» The data
== Segment start ==
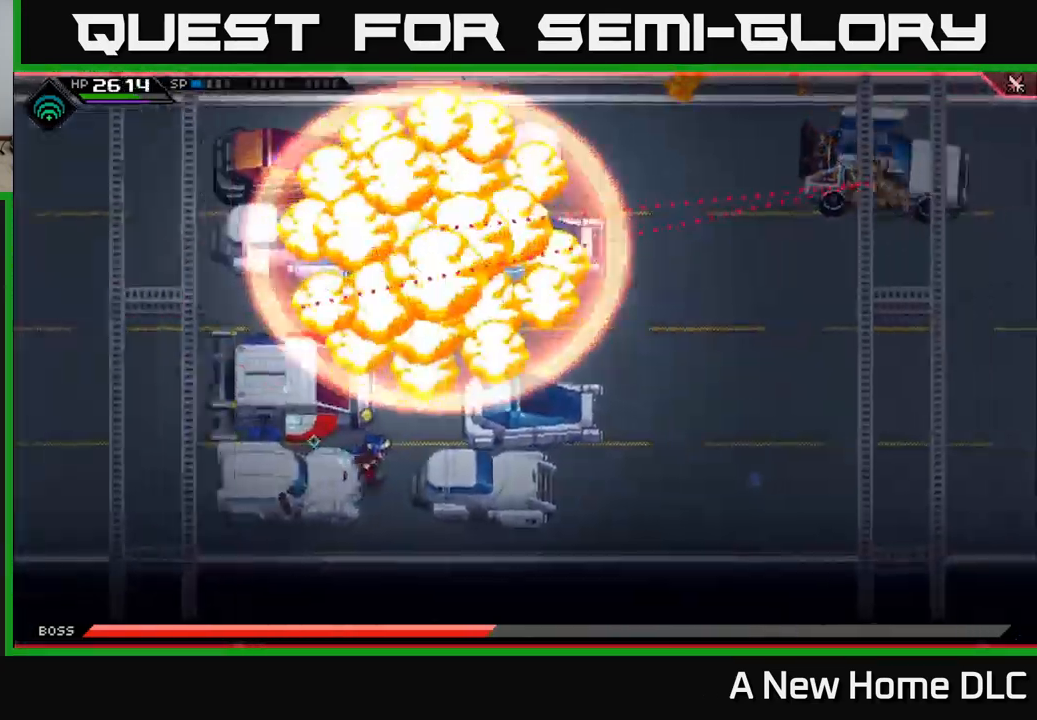
{"buttons": [], "left_stick": "up-right", "right_stick": "center", "events": [[400, "left_stick", "up-right"]]}
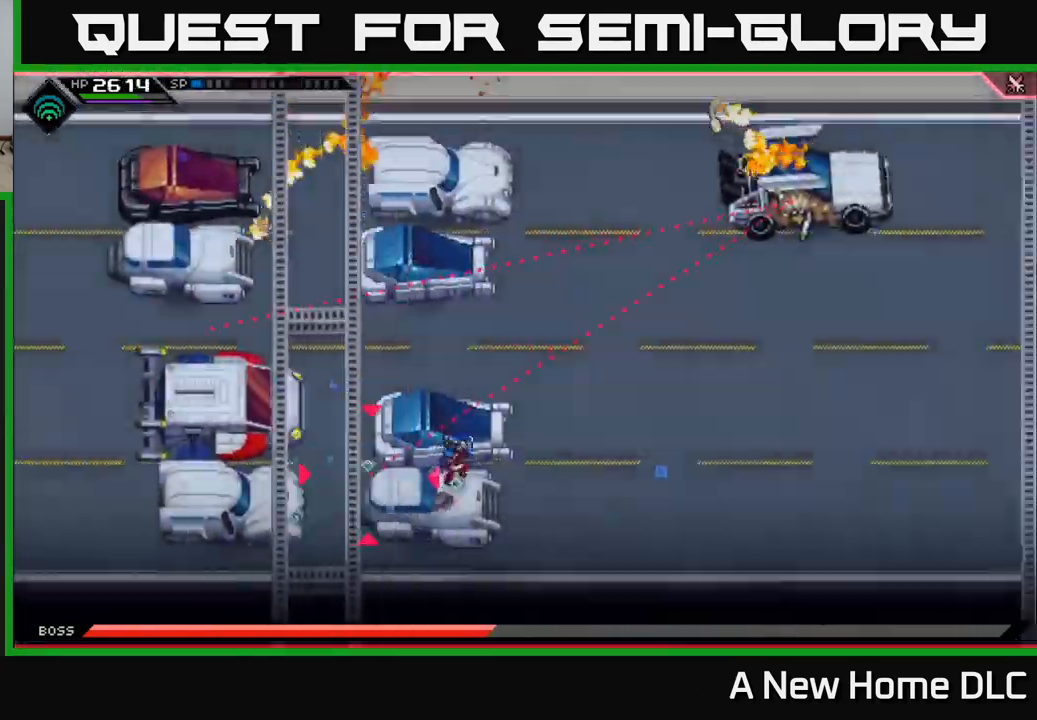
{"buttons": [], "left_stick": "left", "right_stick": "center", "events": [[233, "left_stick", "up-left"], [299, "left_stick", "left"]]}
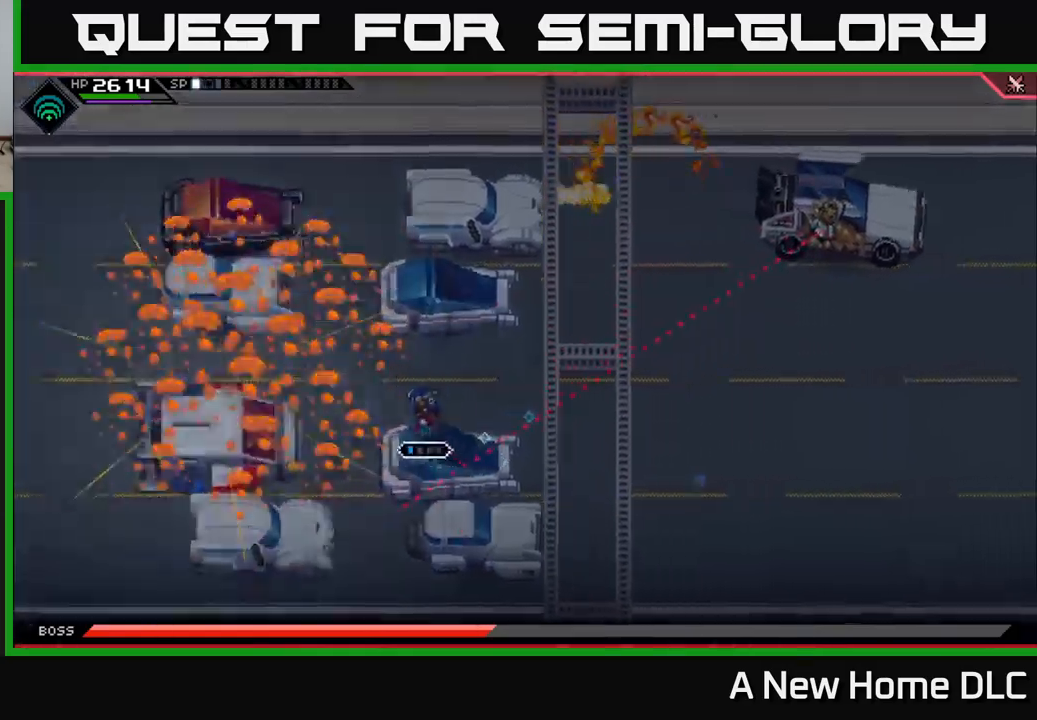
{"buttons": [], "left_stick": "right", "right_stick": "center", "events": [[50, "left_stick", "up"], [317, "left_stick", "up-right"], [450, "left_stick", "right"]]}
== Segment end ==
All of the lines above must be printed again exactly, and no picture may appear in the copy.

» Task output
{"buttons": [], "left_stick": "up-right", "right_stick": "center", "events": [[400, "left_stick", "up-right"]]}
{"buttons": [], "left_stick": "left", "right_stick": "center", "events": [[233, "left_stick", "up-left"], [299, "left_stick", "left"]]}
{"buttons": [], "left_stick": "right", "right_stick": "center", "events": [[50, "left_stick", "up"], [317, "left_stick", "up-right"], [450, "left_stick", "right"]]}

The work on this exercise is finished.